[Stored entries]
• • • •
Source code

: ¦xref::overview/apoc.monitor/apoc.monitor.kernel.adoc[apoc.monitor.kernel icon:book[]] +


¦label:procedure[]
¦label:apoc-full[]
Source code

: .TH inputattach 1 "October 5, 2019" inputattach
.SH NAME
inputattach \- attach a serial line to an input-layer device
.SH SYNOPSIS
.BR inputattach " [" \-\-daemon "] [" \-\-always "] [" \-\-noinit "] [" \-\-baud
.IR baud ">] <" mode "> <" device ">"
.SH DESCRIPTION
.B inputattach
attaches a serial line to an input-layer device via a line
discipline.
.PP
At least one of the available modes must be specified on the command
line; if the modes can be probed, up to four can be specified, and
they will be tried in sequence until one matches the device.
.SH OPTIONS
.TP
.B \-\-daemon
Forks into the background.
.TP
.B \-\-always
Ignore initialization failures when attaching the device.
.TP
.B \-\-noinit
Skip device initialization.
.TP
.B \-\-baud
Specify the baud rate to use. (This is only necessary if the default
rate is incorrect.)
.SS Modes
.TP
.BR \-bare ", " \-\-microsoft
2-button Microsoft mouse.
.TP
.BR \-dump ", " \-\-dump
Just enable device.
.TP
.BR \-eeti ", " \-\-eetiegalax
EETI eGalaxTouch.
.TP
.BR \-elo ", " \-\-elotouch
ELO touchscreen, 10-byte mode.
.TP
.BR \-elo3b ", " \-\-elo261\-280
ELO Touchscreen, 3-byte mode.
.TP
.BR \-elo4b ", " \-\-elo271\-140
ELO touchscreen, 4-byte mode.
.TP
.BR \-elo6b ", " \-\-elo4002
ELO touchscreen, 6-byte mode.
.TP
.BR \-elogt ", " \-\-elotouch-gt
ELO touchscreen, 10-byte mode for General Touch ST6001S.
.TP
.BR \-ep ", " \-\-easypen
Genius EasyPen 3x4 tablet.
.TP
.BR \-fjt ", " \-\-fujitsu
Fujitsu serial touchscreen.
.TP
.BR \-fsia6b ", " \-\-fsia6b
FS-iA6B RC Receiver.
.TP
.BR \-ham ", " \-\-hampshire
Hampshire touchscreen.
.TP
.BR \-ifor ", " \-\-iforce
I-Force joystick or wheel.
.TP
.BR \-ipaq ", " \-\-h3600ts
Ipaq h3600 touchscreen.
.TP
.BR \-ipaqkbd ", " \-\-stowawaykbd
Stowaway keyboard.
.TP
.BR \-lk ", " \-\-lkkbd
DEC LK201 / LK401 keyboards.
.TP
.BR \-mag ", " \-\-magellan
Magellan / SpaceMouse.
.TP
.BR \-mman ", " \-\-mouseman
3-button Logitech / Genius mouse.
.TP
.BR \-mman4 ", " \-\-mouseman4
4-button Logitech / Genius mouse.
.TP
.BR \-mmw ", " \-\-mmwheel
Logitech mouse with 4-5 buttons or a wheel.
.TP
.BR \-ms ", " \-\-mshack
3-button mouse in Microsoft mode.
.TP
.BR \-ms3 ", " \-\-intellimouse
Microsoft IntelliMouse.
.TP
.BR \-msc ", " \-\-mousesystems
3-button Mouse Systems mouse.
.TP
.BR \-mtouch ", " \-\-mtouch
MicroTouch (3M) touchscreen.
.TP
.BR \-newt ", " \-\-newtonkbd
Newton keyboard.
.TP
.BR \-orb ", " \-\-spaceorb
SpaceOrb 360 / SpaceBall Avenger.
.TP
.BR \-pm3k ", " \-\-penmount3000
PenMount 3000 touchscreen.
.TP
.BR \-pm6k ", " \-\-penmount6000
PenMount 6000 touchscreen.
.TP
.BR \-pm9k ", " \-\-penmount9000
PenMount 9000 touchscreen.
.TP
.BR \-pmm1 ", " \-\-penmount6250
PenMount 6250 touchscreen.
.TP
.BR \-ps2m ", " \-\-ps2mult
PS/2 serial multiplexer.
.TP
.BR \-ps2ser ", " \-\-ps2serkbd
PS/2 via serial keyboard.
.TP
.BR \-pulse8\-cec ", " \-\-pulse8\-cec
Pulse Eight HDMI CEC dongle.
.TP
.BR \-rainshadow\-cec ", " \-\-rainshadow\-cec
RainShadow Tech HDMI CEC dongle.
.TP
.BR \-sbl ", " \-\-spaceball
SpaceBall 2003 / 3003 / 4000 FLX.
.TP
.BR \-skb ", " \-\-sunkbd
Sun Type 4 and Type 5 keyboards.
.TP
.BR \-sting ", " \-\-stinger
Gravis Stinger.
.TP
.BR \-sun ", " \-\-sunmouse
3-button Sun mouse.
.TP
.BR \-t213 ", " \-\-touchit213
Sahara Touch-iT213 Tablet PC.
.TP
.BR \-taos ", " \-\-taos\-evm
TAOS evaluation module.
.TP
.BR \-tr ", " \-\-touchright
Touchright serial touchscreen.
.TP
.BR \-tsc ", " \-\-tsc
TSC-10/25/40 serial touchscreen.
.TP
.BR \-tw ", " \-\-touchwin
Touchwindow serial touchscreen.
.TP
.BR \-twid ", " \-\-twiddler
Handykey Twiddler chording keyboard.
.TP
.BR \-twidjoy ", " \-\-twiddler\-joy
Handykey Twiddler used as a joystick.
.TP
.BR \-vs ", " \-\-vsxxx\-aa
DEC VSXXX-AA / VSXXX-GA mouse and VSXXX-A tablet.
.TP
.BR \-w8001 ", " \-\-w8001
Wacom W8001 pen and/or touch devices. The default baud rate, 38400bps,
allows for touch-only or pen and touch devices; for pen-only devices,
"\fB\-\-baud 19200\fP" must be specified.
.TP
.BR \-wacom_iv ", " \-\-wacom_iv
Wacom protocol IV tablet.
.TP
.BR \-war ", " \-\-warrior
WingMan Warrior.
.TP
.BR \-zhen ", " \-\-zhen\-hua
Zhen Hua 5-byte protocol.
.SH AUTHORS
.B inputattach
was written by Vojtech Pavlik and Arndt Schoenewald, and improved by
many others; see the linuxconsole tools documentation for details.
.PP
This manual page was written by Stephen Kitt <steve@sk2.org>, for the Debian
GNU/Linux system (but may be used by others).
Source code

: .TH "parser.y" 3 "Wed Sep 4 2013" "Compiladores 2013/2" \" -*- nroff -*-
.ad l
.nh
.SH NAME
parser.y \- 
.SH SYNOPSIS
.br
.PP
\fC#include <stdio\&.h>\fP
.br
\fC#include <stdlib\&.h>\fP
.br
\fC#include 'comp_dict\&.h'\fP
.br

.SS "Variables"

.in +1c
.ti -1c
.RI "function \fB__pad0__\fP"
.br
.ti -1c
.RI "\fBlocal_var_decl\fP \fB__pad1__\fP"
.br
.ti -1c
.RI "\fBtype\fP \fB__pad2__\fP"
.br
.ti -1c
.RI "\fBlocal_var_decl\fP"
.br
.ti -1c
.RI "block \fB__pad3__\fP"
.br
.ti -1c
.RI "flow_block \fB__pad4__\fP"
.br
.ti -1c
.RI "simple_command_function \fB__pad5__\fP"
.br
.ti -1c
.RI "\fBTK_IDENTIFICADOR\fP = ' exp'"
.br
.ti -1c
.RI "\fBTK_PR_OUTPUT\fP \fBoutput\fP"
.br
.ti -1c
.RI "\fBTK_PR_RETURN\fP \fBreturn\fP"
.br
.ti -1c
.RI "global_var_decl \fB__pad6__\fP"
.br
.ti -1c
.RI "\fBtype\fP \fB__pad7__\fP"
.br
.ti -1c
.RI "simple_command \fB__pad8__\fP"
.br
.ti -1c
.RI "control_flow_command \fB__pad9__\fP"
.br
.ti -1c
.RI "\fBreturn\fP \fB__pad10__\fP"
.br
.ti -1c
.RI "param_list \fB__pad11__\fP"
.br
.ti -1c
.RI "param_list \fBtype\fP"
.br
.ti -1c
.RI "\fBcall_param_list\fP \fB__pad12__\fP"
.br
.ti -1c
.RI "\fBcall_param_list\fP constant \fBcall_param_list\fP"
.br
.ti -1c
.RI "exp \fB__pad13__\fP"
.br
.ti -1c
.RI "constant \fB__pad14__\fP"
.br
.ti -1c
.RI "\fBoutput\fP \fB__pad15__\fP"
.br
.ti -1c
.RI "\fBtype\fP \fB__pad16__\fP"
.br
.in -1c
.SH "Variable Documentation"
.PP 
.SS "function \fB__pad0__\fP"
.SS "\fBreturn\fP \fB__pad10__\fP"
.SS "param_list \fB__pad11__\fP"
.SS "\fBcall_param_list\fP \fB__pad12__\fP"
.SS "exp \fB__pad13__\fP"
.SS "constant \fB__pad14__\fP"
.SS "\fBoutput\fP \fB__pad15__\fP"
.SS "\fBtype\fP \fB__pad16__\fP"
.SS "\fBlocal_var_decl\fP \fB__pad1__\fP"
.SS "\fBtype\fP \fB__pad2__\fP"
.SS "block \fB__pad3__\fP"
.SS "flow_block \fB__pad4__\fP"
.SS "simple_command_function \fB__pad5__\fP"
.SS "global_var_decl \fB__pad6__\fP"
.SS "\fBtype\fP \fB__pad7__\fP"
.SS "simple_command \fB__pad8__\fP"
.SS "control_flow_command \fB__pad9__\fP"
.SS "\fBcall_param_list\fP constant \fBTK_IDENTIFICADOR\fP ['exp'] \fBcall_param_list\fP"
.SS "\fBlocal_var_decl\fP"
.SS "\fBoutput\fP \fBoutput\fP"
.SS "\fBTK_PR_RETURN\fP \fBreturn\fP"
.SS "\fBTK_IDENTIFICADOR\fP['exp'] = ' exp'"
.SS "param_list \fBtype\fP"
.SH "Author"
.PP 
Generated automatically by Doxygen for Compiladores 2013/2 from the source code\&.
• • • •
## Task to complete:
Return, in full, every line of these entries that holds "HDMI".

## Your solution:
Pulse Eight HDMI CEC dongle.
RainShadow Tech HDMI CEC dongle.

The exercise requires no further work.